Writing a .m (Live) that can be opened as a Live Script
I've been confused trying to write (or have an AI write) the .m (Live) text format from scratch for various reasons using .mlx format exported with the IDE as .m (old) and .m (LIve). Of course, one problem is the .m and .m (Live) files have the same name,causing confusion and requiring renaming, but repeatedly, after sussing out and following all conventions for headings and latex etc in .m (LIve), my .m (Live) files would not open as .mlx in the IDE. I think I've found the answer by trial and error and comparison and don't know it is documented. Add at the end
%[appendix]{"version":"1.0"} %--- %[metadata:view] % data: {"layout":"inline"} %---
This seems to trigger the IDE to recognize this is a .m (Live). Woohoo! This is a LOT easier than writing .mlx zip packages from scratch.
5 Comments
Time DescendingMichelle's suggestion is great if you are using a coding agent. If you are working by hand, the minimal script that I have written that will be recognized as a live script .m file is two blank lines, then the appendix declaration, then a single blank line:
%[appendix]{"version":"1.0"}
%%---
Part of the issue is that MathWorks, unfortunately, did not completely document the plain-text Live Script format. See "Live Code File Format (.m)." There is enough information there to help someone understand roughly what is going on when reading such a file, but there is not enough information to help someone who wants to automate the creation or processing of such a file.

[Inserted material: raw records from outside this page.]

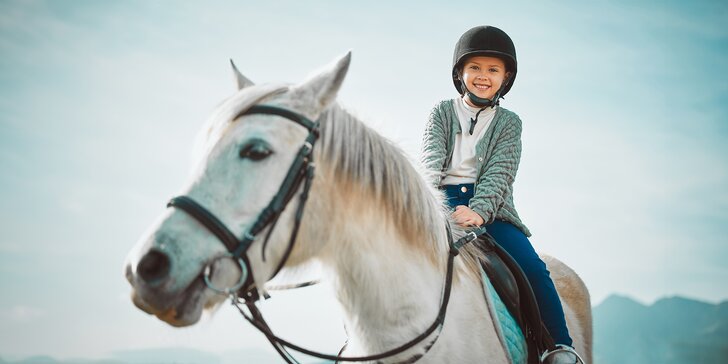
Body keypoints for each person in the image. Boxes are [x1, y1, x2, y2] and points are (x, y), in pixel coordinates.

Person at [420, 25, 584, 364]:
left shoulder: (510, 123)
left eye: (493, 70)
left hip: (492, 210)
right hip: (439, 205)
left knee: (533, 268)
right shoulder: (441, 112)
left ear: (505, 77)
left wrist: (478, 211)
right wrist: (432, 205)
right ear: (460, 73)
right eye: (475, 68)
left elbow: (500, 173)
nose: (483, 76)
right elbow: (430, 162)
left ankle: (559, 347)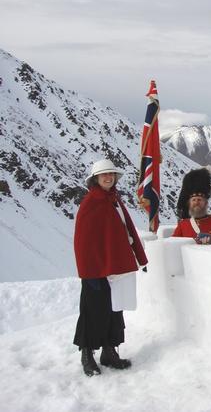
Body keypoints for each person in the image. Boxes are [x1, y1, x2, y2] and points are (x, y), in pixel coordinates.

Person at [73, 159, 148, 376]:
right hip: (96, 270)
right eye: (103, 174)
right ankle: (87, 355)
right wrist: (89, 272)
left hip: (115, 267)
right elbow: (83, 242)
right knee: (92, 311)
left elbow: (128, 230)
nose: (108, 177)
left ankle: (109, 352)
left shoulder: (113, 199)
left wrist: (140, 258)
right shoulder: (91, 202)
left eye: (111, 174)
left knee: (114, 310)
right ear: (95, 179)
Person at [172, 167, 211, 240]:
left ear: (206, 202)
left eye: (199, 199)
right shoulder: (183, 225)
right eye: (194, 200)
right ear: (189, 203)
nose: (196, 202)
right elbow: (172, 244)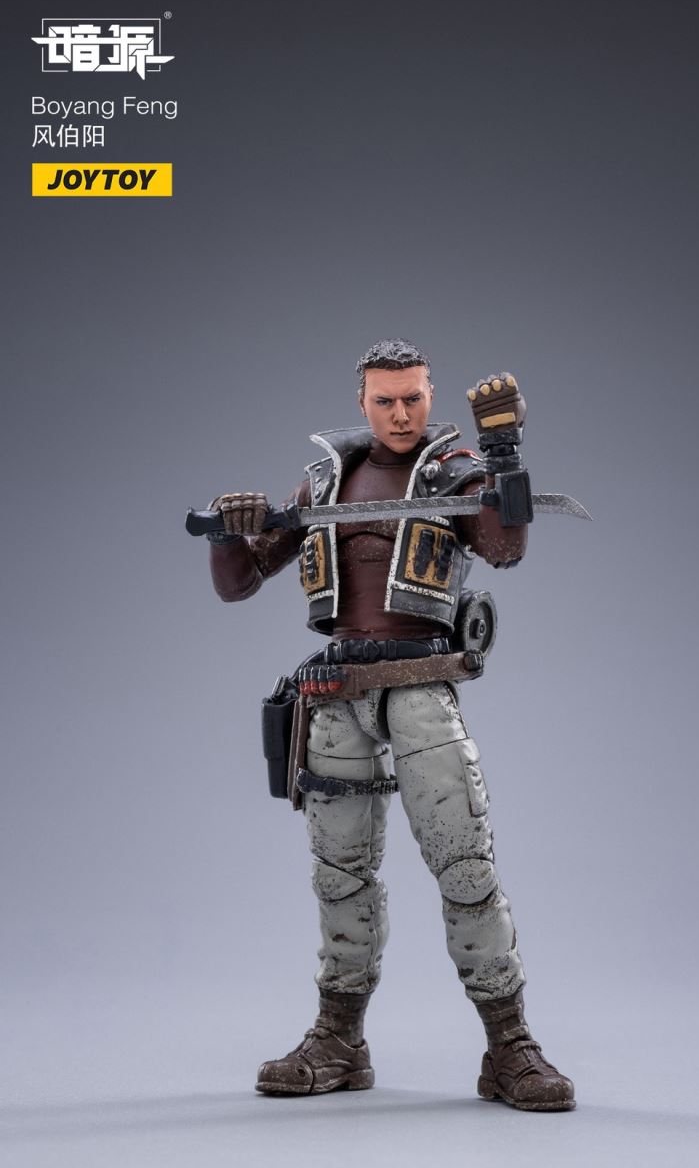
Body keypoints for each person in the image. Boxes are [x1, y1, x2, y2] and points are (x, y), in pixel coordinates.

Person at [204, 338, 575, 1111]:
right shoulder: (322, 483)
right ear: (362, 401)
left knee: (465, 866)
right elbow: (240, 581)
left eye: (412, 398)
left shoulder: (452, 474)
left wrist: (504, 453)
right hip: (335, 689)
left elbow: (504, 545)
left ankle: (510, 1045)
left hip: (419, 684)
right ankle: (338, 1039)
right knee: (339, 874)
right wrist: (228, 531)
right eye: (385, 400)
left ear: (430, 396)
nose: (400, 413)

The fact that MathWorks included the matlab-create-live-script skill in the MATLAB Agentic Toolkit suggests to me that someone there understood the programmatic use cases and that the documentation was insufficient to support them. I think there is information in the skill that should have been included in the doc.
What I noticed earlier, when the plain-text Live Script format was released, is that the documentation does not explain the data encoding for various items that appear in the appendix. The agentic toolbox skill does not have this information either.
My use case, generally speaking, is to analyze and then convert an existing Live Script into some other form that would be suitable for inclusion in a different kind of published document, such as a blog post on a particular blogging platform, or a book created using LaTeX.
@Duncan Carlsmith, I'd be interested to know more about your use cases for creating Live Scripts from scratch and independently from the MATLAB Editor, if you are able to share them.
There's a resource in the MATLAB MCP Core Server for writing Live Scripts, and a skill in the MATLAB Agentic Toolkit that adds a bit of style on top of it. Have you tried using these?